▸ **Polecenia**:
1. Wypisz wszystkie punkty spisu treści, które podaje tekst o słuchawkach Redmi Buds 3 Lite.
2. Przepisz proszę dokładnie z tekstu o słuchawkach Redmi Buds 3 Lite fragment od słów „Za 99 zł kupisz” aż do słów „się poniżej, zapraszam!”.

▸ **Fragment tekstu**:
------------------------------

Za 99 zł kupisz 3 pizze albo słuchawki Redmi Buds 3 Lite. Co lepiej wybrać?
Xiaomi króluje w segmencie tanich słuchawek bezprzewodowych. Ich nowa propozycja - Redmi Buds 3 Lite to jeden z tańszych modeli na rynku. Czy zatem za cenę trzech obiadów można kupić dobre słuchawki? Zapraszam do testu Redmi Buds 3 Lite.
W cenie 100 zł można kupić naprawdę wiele rzeczy - ale w kontekście sprzętu elektronicznego to raczej kwota, z którą niewiele zdziałamy w sklepie. Xiaomi jest jednak innego zdania i kolejny raz atakuje segment tanich słuchawek bezprzewodowych (TWS) przedstawiając Redmi Buds 3 Lite.
Jak w takim razie sprawdzą się słuchawki warte tyle samo, co 3 duże pizze lub kolacja w restauracji droższej niż ta pod złotymi łukami i na co lepiej przeznaczyć tę stówę? Tego dowiecie się poniżej, zapraszam!
Test Redmi Buds 3 Lite: spis treści
- Specyfikacja techniczna Redmi Buds 3 Lite
- Wszystko, co musisz wiedzieć o tych słuchawkach w skrócie
- Jakość wykonania opakowania
- Co znajdziemy w opakowaniu?
- Jak wykonane są słuchawki?

------------------------------

▸ **Przekazane pozycje**:
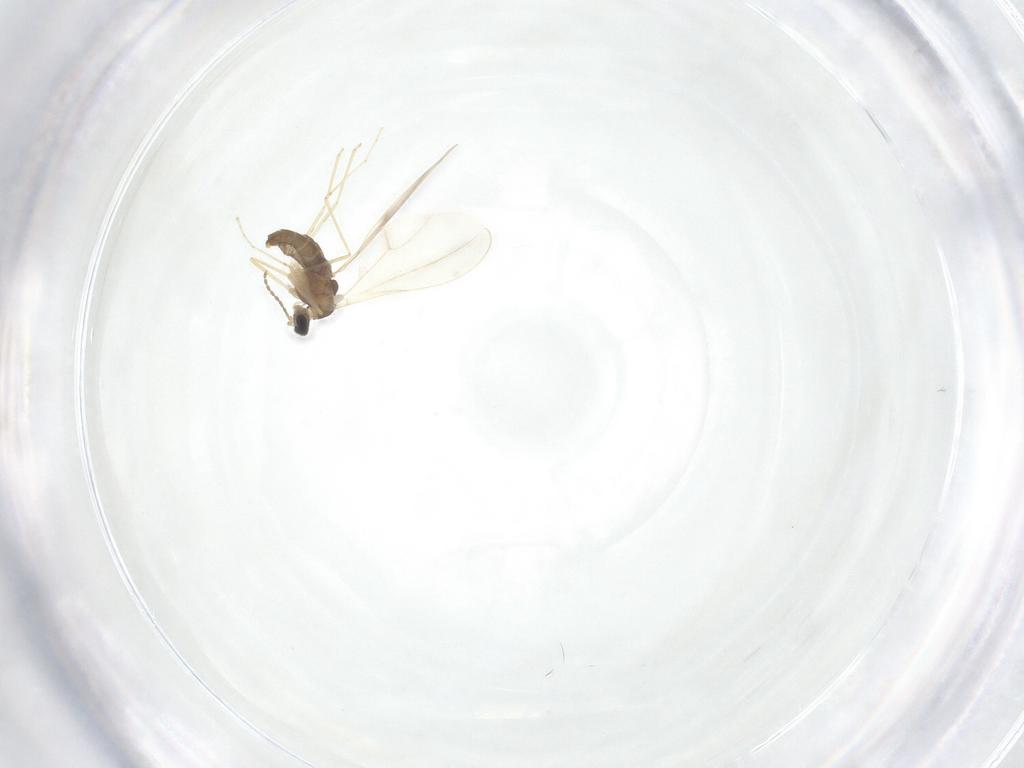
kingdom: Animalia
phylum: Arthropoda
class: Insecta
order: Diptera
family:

------------------------------

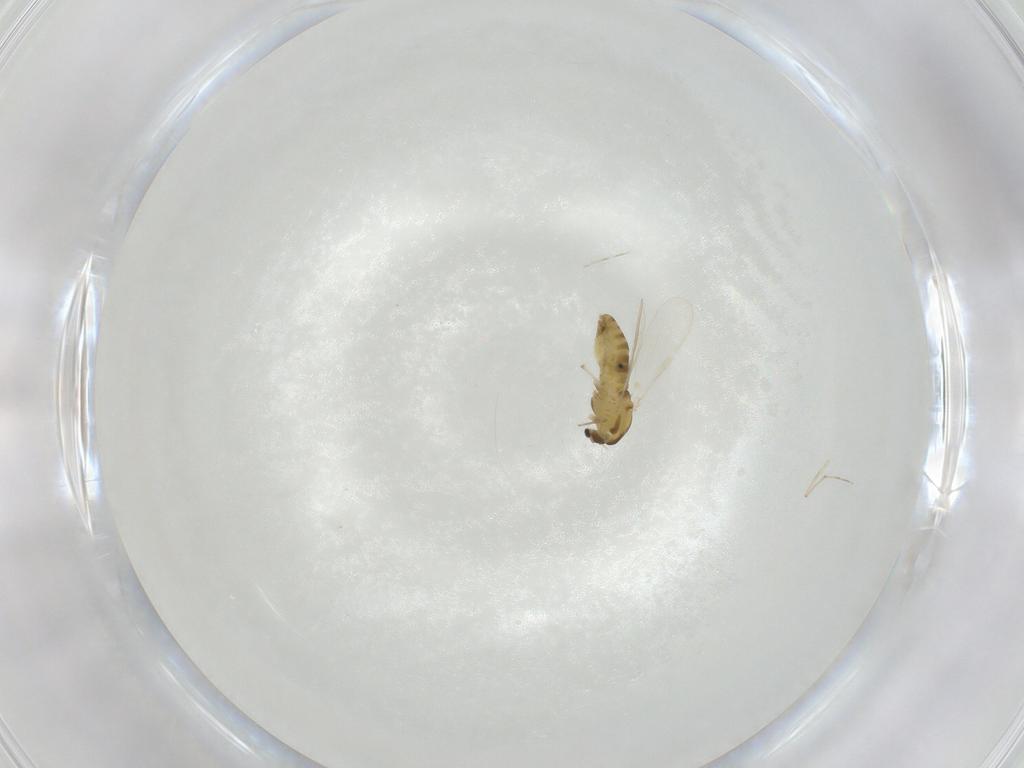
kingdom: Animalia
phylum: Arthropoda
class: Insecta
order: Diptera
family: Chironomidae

------------------------------

▸ **Lista odpowiedzi**:
1.
- Specyfikacja techniczna Redmi Buds 3 Lite
- Wszystko, co musisz wiedzieć o tych słuchawkach w skrócie
- Jakość wykonania opakowania
- Co znajdziemy w opakowaniu?
- Jak wykonane są słuchawki?

2.
Za 99 zł kupisz 3 pizze albo słuchawki Redmi Buds 3 Lite. Co lepiej wybrać?
Xiaomi króluje w segmencie tanich słuchawek bezprzewodowych. Ich nowa propozycja - Redmi Buds 3 Lite to jeden z tańszych modeli na rynku. Czy zatem za cenę trzech obiadów można kupić dobre słuchawki? Zapraszam do testu Redmi Buds 3 Lite.
W cenie 100 zł można kupić naprawdę wiele rzeczy - ale w kontekście sprzętu elektronicznego to raczej kwota, z którą niewiele zdziałamy w sklepie. Xiaomi jest jednak innego zdania i kolejny raz atakuje segment tanich słuchawek bezprzewodowych (TWS) przedstawiając Redmi Buds 3 Lite.
Jak w takim razie sprawdzą się słuchawki warte tyle samo, co 3 duże pizze lub kolacja w restauracji droższej niż ta pod złotymi łukami i na co lepiej przeznaczyć tę stówę? Tego dowiecie się poniżej, zapraszam!